About this task: Character for character, transcribe the entries below, minus the images.

Records below:

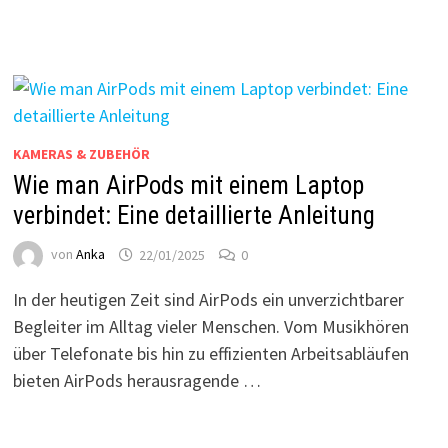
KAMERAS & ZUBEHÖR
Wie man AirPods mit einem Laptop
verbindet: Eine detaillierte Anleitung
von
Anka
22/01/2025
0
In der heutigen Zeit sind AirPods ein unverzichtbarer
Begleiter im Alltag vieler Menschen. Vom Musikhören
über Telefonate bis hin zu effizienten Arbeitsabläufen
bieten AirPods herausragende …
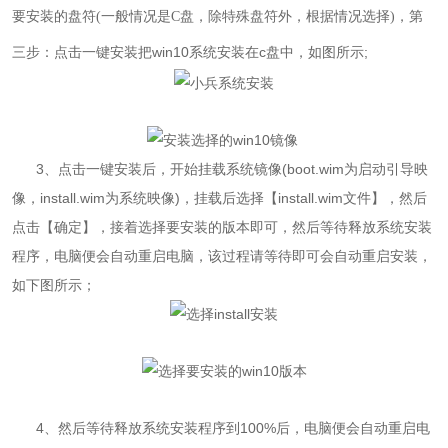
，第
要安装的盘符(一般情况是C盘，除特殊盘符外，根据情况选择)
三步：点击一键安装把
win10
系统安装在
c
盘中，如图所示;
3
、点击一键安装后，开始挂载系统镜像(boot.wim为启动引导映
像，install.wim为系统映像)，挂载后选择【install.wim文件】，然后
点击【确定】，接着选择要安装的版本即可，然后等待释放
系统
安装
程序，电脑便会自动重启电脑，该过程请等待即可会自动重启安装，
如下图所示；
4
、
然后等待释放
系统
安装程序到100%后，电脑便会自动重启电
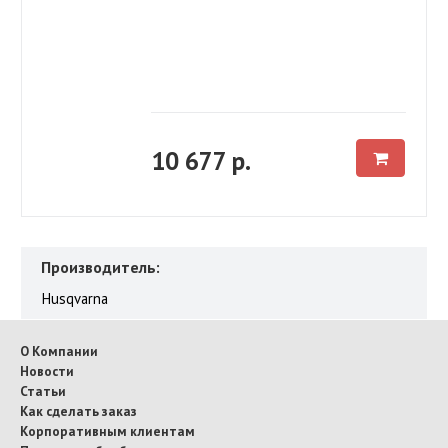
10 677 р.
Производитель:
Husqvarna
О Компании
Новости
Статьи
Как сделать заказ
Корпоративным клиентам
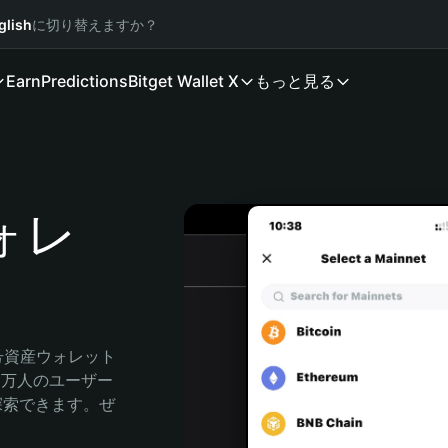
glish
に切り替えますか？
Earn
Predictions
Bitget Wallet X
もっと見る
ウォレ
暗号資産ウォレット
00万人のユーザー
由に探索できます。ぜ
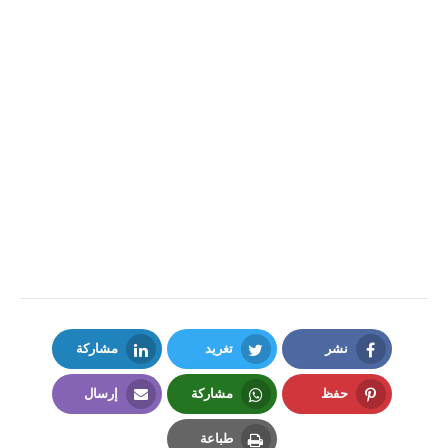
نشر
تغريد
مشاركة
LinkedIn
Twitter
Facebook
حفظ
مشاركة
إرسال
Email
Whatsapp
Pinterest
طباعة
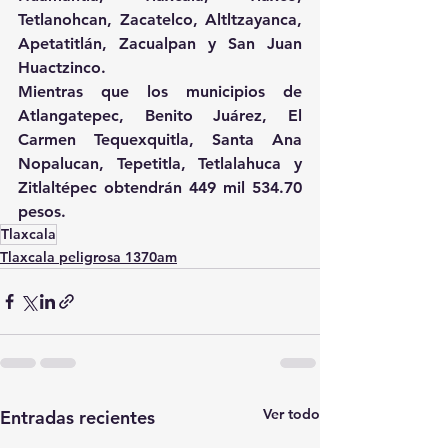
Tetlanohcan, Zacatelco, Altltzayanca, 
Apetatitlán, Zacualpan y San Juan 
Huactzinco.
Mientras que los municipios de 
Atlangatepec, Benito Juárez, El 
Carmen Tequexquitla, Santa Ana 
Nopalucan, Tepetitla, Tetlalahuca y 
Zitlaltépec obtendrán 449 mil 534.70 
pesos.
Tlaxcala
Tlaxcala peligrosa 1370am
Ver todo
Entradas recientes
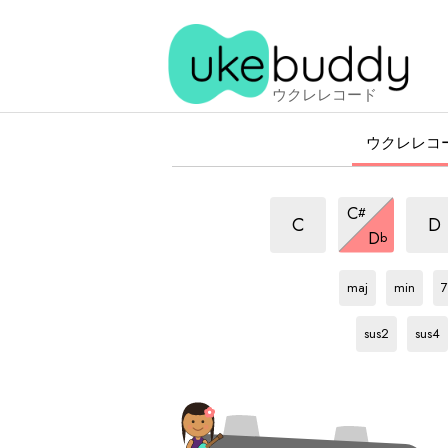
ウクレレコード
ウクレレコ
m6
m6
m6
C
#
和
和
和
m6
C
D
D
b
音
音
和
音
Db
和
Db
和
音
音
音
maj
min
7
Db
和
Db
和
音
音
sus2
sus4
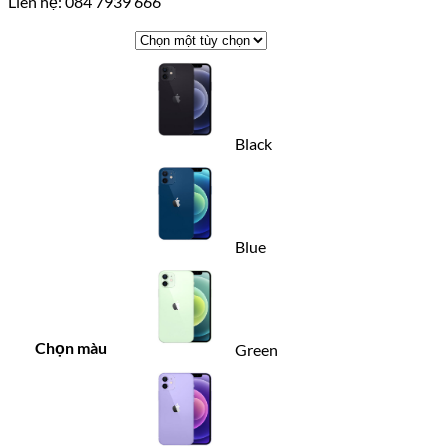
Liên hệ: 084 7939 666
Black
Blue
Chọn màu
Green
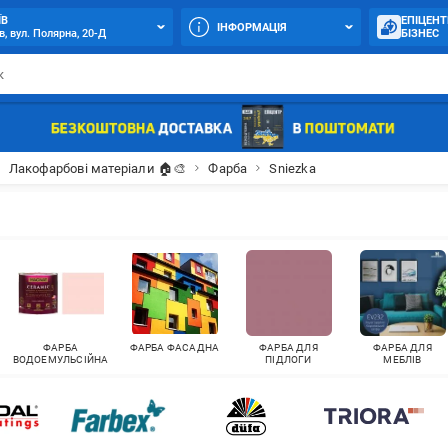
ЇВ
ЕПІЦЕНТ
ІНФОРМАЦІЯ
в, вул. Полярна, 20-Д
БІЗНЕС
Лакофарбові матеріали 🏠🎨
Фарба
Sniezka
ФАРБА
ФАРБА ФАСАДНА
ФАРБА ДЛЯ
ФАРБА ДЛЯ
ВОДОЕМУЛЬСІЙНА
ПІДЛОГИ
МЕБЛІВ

End of Records.

Completed task:
KAMERAS & ZUBEHÖR
Wie man AirPods mit einem Laptop
verbindet: Eine detaillierte Anleitung
von
Anka
22/01/2025
0
In der heutigen Zeit sind AirPods ein unverzichtbarer
Begleiter im Alltag vieler Menschen. Vom Musikhören
über Telefonate bis hin zu effizienten Arbeitsabläufen
bieten AirPods herausragende …
，第
要安装的盘符(一般情况是C盘，除特殊盘符外，根据情况选择)
三步：点击一键安装把
win10
系统安装在
c
盘中，如图所示;
3
、点击一键安装后，开始挂载系统镜像(boot.wim为启动引导映
像，install.wim为系统映像)，挂载后选择【install.wim文件】，然后
点击【确定】，接着选择要安装的版本即可，然后等待释放
系统
安装
程序，电脑便会自动重启电脑，该过程请等待即可会自动重启安装，
如下图所示；
4
、
然后等待释放
系统
安装程序到100%后，电脑便会自动重启电
10 677 р.
Производитель:
Husqvarna
О Компании
Новости
Статьи
Как сделать заказ
Корпоративным клиентам
glish
に切り替えますか？
Earn
Predictions
Bitget Wallet X
もっと見る
ウォレ
暗号資産ウォレット
00万人のユーザー
由に探索できます。ぜ
نشر
تغريد
مشاركة
LinkedIn
Twitter
Facebook
حفظ
مشاركة
إرسال
Email
Whatsapp
Pinterest
طباعة
Tetlanohcan, Zacatelco, Altltzayanca, 
Apetatitlán, Zacualpan y San Juan 
Huactzinco.
Mientras que los municipios de 
Atlangatepec, Benito Juárez, El 
Carmen Tequexquitla, Santa Ana 
Nopalucan, Tepetitla, Tetlalahuca y 
Zitlaltépec obtendrán 449 mil 534.70 
pesos.
Tlaxcala
Tlaxcala peligrosa 1370am
Ver todo
Entradas recientes
ウクレレコード
ウクレレコ
m6
m6
m6
C
#
和
和
和
m6
C
D
D
b
音
音
和
音
Db
和
Db
和
音
音
音
maj
min
7
Db
和
Db
和
音
音
sus2
sus4
Liên hệ: 084 7939 666
Black
Blue
Chọn màu
Green
ЇВ
ЕПІЦЕНТ
ІНФОРМАЦІЯ
в, вул. Полярна, 20-Д
БІЗНЕС
Лакофарбові матеріали 🏠🎨
Фарба
Sniezka
ФАРБА
ФАРБА ФАСАДНА
ФАРБА ДЛЯ
ФАРБА ДЛЯ
ВОДОЕМУЛЬСІЙНА
ПІДЛОГИ
МЕБЛІВ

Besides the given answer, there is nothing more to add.